Phea argues forcefully that China must graduate from passive mediation to active arbitration. Rather than simply hosting meetings and accepting ceremonial outcomes, Beijing should condition its continued support and investment on concrete compliance with the Fuxian Consensus—the Chinese-brokered agreement reached in December 2025 that established the framework for peaceful resolution. Under this consensus framework, Thailand explicitly committed to respecting agreed-upon principles and returning to substantive talks. The failure to implement these commitments represents not merely a diplomatic disappointment but a fundamental violation of an accord that Beijing itself helped broker.

The specific demands outlined by regional analysts are precise and measurable: Thailand must withdraw its military forces from occupied Cambodian areas, return to the Joint Boundary Commission negotiating table, and cease arbitrary military actions in disputed zones. These are not nebulous aspirations but concrete steps that would either occur or not occur. The current situation—where Thai forces maintain physical control over Cambodian territory while diplomatic processes stall—fundamentally favours the status quo from Bangkok's perspective, removing any incentive for substantive movement.

The Shanghai summit thus becomes a litmus test for China's actual commitment to regional stability versus its preference for maintaining the existing balance of power. Should Beijing emerge from the July 17 meetings issuing only generic statements about cooperation and friendship, without public or private pressure on Thailand regarding military withdrawal and border talks, it would signal that Chinese mediation serves primarily to legitimise the current stalemate rather than resolve it. Conversely, if China issues clear expectations regarding the Fuxian Consensus implementation and conditions future engagement on concrete progress, it would demonstrate that Beijing views border peace as genuinely important to its regional vision.

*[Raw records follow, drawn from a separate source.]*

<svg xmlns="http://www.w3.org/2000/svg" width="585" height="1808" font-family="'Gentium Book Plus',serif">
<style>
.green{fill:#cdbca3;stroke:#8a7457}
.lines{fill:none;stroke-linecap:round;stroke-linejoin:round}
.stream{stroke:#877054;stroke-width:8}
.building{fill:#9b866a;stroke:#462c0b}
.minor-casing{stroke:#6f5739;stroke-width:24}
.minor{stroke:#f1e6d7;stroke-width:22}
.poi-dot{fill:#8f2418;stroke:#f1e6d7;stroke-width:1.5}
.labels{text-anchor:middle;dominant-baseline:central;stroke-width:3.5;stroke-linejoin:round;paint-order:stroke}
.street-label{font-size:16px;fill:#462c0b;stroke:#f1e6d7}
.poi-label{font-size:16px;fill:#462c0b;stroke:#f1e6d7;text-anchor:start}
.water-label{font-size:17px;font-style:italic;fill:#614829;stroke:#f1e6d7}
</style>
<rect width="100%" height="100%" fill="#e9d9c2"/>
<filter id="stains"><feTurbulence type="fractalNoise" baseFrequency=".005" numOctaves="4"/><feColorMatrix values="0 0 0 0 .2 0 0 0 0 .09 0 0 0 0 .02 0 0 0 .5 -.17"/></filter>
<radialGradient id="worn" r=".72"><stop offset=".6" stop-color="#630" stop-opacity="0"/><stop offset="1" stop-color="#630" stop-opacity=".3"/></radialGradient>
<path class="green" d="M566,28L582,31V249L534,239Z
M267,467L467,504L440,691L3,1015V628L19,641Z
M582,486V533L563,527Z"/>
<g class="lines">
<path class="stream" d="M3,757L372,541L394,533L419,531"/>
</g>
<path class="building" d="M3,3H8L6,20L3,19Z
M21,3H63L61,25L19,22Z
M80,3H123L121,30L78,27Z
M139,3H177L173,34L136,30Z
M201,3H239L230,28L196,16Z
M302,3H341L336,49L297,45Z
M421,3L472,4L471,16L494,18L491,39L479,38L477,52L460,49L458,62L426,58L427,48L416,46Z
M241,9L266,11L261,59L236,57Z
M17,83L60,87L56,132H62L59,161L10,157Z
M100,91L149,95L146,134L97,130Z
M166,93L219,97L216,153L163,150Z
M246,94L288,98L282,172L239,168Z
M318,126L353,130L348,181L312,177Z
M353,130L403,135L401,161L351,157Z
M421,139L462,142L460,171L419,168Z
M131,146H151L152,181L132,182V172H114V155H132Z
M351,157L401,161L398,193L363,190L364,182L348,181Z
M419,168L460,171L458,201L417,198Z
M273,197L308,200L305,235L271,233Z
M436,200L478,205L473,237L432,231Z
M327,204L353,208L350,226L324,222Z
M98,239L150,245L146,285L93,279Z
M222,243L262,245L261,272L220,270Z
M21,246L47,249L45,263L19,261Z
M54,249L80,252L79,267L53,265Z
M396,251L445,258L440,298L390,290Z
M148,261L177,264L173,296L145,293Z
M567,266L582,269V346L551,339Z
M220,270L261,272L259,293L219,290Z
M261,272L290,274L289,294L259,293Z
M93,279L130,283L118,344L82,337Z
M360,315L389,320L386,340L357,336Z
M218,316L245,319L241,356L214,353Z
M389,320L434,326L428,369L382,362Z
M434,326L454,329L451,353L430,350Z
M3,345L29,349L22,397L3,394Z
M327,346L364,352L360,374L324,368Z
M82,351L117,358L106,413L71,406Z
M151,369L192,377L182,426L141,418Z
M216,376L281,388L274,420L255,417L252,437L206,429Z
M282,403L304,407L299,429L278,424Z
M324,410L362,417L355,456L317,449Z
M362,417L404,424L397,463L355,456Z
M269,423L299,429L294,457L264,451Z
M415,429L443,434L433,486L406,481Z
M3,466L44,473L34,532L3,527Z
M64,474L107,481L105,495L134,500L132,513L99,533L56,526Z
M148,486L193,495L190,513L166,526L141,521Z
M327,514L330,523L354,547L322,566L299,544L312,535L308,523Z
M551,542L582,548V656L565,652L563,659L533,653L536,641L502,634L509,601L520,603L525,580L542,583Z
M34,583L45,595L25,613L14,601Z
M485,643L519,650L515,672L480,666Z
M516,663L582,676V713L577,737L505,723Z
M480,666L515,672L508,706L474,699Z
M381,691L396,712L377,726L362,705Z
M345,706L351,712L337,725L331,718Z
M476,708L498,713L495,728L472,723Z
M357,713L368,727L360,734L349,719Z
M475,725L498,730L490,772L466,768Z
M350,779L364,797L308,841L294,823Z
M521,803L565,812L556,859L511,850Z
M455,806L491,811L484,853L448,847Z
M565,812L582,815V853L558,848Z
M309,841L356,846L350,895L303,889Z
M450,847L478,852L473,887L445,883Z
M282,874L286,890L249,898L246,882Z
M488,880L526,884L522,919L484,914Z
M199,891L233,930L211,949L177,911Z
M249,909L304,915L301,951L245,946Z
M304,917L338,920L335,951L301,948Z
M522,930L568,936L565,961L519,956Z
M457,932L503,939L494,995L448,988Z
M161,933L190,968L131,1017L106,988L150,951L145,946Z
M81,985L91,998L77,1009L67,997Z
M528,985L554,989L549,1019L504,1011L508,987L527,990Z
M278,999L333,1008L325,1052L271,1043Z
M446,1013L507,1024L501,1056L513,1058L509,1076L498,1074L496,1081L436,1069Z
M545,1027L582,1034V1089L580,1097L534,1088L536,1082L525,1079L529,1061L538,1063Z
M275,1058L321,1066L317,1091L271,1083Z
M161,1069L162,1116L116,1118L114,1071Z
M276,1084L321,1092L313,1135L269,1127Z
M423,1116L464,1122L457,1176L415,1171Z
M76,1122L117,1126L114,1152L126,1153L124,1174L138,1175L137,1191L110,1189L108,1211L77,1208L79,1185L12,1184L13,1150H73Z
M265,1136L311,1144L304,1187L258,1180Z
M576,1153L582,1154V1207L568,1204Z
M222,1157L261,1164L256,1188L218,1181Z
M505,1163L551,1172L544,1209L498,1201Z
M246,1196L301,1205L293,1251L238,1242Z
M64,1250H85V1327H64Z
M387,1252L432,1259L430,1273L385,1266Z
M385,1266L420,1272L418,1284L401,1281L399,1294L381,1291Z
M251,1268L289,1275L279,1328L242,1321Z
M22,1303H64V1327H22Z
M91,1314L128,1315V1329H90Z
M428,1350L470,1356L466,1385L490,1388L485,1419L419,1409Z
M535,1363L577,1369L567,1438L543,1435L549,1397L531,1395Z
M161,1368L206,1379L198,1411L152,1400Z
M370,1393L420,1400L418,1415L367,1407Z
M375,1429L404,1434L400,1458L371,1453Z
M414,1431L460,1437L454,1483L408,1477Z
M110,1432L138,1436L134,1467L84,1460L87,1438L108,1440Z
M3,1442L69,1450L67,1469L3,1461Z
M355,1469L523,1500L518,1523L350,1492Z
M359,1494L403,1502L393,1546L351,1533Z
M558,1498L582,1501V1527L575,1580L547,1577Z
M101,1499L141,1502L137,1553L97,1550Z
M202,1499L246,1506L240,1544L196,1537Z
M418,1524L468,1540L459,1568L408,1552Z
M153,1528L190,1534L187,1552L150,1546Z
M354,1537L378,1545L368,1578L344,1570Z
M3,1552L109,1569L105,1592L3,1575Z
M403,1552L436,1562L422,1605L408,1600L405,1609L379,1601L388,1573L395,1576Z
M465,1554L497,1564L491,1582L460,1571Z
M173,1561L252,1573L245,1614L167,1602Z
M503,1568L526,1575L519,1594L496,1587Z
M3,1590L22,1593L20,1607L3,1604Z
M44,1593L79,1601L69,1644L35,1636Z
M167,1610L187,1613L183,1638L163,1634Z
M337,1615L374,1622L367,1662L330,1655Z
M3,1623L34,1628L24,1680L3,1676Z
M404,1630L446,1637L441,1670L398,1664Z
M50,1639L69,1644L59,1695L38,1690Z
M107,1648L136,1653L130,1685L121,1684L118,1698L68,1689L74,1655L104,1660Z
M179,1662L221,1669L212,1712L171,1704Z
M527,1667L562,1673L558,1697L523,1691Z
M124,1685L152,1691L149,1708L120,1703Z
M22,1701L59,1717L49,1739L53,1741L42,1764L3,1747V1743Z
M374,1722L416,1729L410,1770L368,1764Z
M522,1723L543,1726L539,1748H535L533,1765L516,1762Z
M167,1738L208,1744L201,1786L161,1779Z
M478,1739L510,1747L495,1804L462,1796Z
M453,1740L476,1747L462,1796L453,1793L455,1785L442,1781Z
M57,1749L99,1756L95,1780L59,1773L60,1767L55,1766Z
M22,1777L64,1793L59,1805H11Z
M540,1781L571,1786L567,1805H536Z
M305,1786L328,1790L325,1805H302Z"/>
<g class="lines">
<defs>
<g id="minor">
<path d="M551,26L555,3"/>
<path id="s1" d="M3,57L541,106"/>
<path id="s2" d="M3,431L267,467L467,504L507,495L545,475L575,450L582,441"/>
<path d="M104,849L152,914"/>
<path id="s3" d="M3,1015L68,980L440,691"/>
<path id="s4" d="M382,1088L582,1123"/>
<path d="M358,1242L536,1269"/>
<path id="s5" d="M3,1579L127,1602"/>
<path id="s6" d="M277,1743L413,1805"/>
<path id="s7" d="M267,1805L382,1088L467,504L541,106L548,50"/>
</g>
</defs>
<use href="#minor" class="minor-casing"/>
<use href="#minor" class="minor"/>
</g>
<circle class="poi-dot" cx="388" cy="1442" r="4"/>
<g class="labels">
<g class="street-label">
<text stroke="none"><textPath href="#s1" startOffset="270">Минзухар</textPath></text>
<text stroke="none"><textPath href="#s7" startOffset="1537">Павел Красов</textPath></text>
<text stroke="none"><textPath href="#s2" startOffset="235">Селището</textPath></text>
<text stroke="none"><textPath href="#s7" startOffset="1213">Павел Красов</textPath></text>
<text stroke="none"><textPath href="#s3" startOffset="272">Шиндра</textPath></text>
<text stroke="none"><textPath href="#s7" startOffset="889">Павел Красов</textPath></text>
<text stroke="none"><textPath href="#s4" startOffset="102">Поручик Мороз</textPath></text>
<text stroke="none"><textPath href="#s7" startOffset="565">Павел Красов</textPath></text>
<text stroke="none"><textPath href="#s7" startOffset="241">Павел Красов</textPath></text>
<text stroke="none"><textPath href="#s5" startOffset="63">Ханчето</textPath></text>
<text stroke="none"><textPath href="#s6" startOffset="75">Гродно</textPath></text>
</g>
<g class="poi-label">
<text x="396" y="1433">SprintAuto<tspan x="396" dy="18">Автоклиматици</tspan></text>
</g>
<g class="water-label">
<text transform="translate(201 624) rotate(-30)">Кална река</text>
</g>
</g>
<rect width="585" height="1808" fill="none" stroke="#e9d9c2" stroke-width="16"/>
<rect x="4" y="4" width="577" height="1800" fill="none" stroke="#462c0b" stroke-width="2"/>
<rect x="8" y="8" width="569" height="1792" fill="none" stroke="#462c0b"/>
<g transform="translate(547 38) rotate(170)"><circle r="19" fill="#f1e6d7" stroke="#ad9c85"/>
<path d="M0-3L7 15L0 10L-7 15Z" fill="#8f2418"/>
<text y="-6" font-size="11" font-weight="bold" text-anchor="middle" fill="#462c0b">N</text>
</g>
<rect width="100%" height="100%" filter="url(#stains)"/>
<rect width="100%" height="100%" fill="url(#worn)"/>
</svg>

For Malaysian observers and Southeast Asian policymakers, the outcome matters considerably. A resolved Cambodia-Thailand border dispute would reduce flashpoint tensions in the region and demonstrate that China-brokered agreements can translate into substantive outcomes. Conversely, continued stalemate despite high-level summitry would suggest that diplomatic forums, no matter how prominent the venue or elevated the participants, function primarily as theatre when underlying power imbalances favour the status quo. The 20,000 displaced Cambodians awaiting return to their homes represent the human cost of this diplomatic impasse, a reality that transcends the polished messaging emanating from Shanghai's conference halls.